Terbongkar melalui patroli siber
Kasus tersebut berawal ketika Tim Intelijen SPORC Brigade Kanguru melakukan pemantauan rutin terhadap aktivitas perdagangan satwa di ruang digital.
Pada Juni 2026, petugas mendeteksi akun Facebook bernama Muhlis Nababan yang mengunggah foto dan video sejumlah burung nuri di dalam kandang. Unggahan itu disertai keterangan “Ngelumpukno Manok Emprit”.
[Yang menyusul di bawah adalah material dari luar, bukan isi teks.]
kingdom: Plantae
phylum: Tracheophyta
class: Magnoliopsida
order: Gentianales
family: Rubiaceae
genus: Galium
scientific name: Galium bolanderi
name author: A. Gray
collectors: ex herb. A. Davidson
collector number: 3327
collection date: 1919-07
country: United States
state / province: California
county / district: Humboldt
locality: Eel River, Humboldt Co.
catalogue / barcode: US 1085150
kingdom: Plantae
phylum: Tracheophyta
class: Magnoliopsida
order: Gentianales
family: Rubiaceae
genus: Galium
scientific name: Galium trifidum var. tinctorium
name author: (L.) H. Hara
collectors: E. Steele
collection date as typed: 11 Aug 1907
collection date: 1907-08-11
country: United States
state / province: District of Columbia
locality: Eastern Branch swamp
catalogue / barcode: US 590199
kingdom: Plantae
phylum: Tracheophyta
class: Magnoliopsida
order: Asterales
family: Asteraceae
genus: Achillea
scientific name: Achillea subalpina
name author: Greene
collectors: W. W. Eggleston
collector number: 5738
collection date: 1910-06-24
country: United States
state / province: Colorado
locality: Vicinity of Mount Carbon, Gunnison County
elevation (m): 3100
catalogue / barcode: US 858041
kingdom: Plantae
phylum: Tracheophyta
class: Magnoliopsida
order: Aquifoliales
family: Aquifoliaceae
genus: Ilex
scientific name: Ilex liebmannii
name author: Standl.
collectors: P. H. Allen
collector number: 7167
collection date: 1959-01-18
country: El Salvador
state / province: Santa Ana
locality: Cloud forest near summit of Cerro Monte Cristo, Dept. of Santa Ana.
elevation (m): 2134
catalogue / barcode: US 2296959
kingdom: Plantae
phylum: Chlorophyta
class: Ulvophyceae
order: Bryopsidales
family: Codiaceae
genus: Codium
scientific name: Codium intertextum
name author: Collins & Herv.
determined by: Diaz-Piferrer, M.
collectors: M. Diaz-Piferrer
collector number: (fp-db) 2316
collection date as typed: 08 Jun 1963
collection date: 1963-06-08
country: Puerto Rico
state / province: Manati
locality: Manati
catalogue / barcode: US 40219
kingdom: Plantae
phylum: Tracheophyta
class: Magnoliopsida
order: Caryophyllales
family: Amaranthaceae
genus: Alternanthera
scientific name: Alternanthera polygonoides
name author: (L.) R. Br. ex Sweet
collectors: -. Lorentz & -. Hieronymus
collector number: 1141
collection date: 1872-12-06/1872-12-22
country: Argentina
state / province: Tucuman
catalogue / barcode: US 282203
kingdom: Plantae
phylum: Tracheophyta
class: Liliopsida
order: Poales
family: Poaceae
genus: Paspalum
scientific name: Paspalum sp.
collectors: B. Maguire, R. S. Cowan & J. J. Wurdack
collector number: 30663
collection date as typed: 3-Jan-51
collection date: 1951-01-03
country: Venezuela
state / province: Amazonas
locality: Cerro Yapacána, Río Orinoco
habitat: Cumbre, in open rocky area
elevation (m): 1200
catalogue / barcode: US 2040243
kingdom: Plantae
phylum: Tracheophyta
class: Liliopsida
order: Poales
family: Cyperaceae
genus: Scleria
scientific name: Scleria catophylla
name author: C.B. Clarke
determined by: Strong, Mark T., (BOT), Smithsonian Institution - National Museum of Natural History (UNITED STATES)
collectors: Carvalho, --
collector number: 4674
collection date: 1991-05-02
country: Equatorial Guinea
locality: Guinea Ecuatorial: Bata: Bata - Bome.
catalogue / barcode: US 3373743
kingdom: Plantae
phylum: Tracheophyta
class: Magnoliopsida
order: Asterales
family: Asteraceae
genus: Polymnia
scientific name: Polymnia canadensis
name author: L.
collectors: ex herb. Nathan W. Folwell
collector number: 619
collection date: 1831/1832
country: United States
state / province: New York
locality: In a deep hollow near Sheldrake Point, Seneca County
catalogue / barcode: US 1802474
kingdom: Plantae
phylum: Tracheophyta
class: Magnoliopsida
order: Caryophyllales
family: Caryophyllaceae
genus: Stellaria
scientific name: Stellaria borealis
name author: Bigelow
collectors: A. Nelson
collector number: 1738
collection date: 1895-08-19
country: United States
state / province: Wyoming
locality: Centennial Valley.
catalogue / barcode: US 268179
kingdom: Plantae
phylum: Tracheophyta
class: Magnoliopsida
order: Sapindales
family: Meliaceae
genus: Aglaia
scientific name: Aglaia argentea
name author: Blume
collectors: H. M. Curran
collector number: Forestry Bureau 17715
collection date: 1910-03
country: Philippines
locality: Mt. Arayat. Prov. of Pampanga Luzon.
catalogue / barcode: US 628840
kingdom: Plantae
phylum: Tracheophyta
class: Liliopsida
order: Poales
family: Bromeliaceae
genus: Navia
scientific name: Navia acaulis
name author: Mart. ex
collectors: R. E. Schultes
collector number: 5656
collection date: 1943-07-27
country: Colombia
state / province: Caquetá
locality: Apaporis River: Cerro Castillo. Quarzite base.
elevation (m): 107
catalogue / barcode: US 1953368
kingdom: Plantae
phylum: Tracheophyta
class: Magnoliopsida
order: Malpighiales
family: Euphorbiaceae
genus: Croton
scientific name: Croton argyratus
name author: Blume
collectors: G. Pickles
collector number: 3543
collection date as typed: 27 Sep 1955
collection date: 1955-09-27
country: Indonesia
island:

Petugas kemudian meningkatkan pengawasan terhadap aktivitas akun tersebut. Pada 20 Juli 2026, akun yang sama mulai menawarkan sejumlah burung paruh bengkok dengan mencantumkan harga dan lokasi transaksi di kawasan Entrop, Kota Jayapura.
Nuri bayan ditawarkan seharga Rp350.000 per ekor, kasturi kepala hitam Rp300.000 per ekor, sedangkan kakatua koki dipasarkan seharga Rp1,4 juta. Calon pembeli kemudian diarahkan melanjutkan komunikasi dan negosiasi melalui WhatsApp.
Menurut Ristianto, penggunaan media sosial tidak membuat perdagangan satwa dilindungi luput dari pengawasan aparat.
“Jejak digital dapat menjadi alat bukti dan pintu masuk penegakan hukum. Kami mengingatkan masyarakat agar tidak menawarkan, membeli, maupun menjadi perantara perdagangan satwa dilindungi melalui media sosial,” katanya.